Esta categoria do Direito – o Poder de Polícia – é central em qualquer Direito Público ocidental, praticado em países como a França, Alemanha, Portugal, Espanha e, em especial, dos Estados Unidos, onde ele assume especial destaque no Direito Constitucional americano como base do sistema federativo dos Estados membros.

Portanto, em todos os países acima de base econômica liberal, nenhum deles, absolutamente nenhum, precisou colocar qualquer obstáculo ao Poder de Polícia de regulação das atividades econômicas para poder ter uma economia pujantemente capitalista e liberal!

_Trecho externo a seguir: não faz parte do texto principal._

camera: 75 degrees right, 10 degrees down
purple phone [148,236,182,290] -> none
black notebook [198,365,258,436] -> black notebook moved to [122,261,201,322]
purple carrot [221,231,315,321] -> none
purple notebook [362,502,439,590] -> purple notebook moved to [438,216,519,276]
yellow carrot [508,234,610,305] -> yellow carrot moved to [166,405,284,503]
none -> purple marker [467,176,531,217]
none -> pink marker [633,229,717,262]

Ou seja, desde meados do século XX, toda e qualquer atividade individual e/ou econômica pode ser objeto de regulação pelo Estado, através dos seus entes Federativos (no nosso caso a União, os Estados membros e os Municípios), em função de suas competências regulatórias e normativas derivadas diretamente do texto constitucional (e não de lei federal infraconstitucional). E o alvará ou licença de funcionamento é apenas o documento público que certifica o atendimento destas normas.

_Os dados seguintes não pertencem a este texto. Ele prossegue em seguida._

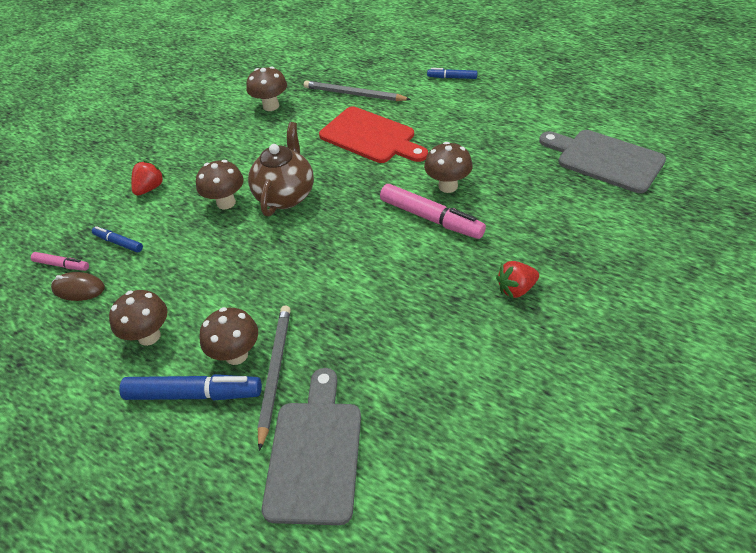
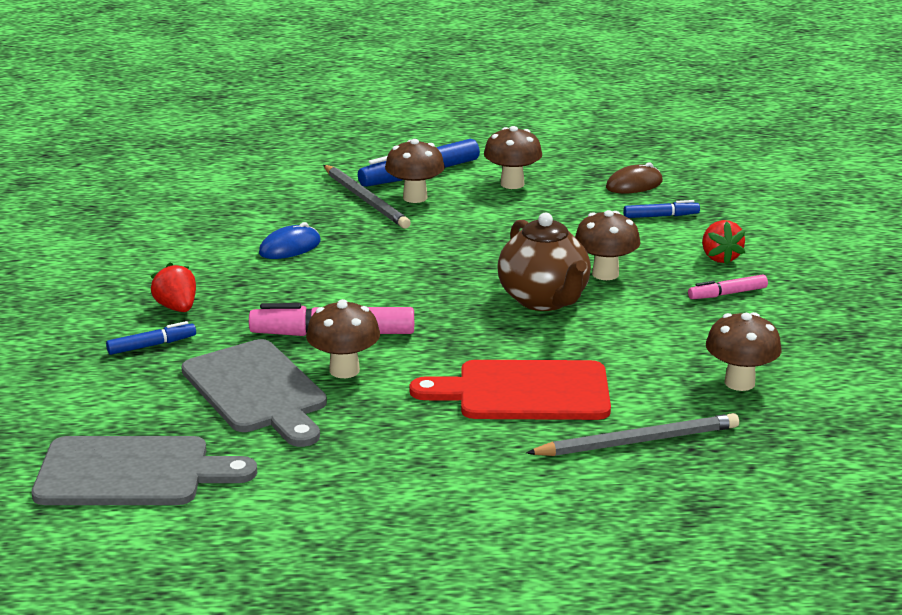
camera: 140 degrees right, 20 degrees down
pink marker [31,252,89,271] -> pink marker moved to [688,274,768,299]
grey cutting board [262,368,361,525] -> grey cutting board moved to [181,339,327,447]
blue marker [427,68,477,79] -> blue marker moved to [106,321,196,355]
red strawberry [496,261,539,298] -> red strawberry turned 60 degrees counterclockwise [151,262,196,312]
none -> blue mouse [259,222,321,259]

Questionamento – Daí a pergunta que não quer se calar: pode a União, através de lei ordinária, dispensar, genericamente, ato municipal que certifique a adequação para funcionamento de atividade econômica de norma regulada em função de interesse público municipal ou estadual? Em princípio, tendo em vista a forma abrangente de como está disposta na MP federal, entendo que não.

Registre-se, outrossim, que a MP federal não dispensou ou proibiu que os Municípios ou Estados regulassem as atividades econômicas em função de outros interesses públicos, e nem a sua fiscalização. Mas, por eles, e pretendendo substituí-los EM suas competências federativas, dispensou, genericamente, inúmeras atividades de obter junto às municipalidades o alvará inicial de funcionamento.

Da forma como foi escrita, a MP ousou, por lei federal, tentar impor que o interesse federativo econômico federal prevaleça sobre os outros interesses federativos estaduais e municipais. Por certo porque deve entender, indevidamente, os interesses regulatórios estaduais e municipais como interesses menores ou menos relevantes.

Estado Unitário –  – Mas, esse entendimento só caberia se fôssemos, no Brasil, um Estado Unitário, e não uma Federação. Portanto, o disposto no §3º do art. 1º tem redação legal de um Estado Unitário, não federativo:

“§ 3º O disposto no art. 1º ao art. 4º constitui norma geral de direito econômico, conforme o disposto no inciso I do caput e nos § 1º e § 4º do art. 24 da Constituição, e será observado para todos os atos públicos de liberação da atividade econômica executados pelos Estados, pelo Distrito Federal e pelos Municípios, observado o disposto no § 2º.”

É verdade que o cidadão anda desesperado com a situação econômica, e o Governo federal ansioso para mudar o panorama. E também é um suplício, em quase a totalidade das Prefeituras, obter qualquer documento, aí incluso o Alvará de funcionamento de atividades econômicas.

Mas, devemos jogar fora o bebê junto com a água suja do banho?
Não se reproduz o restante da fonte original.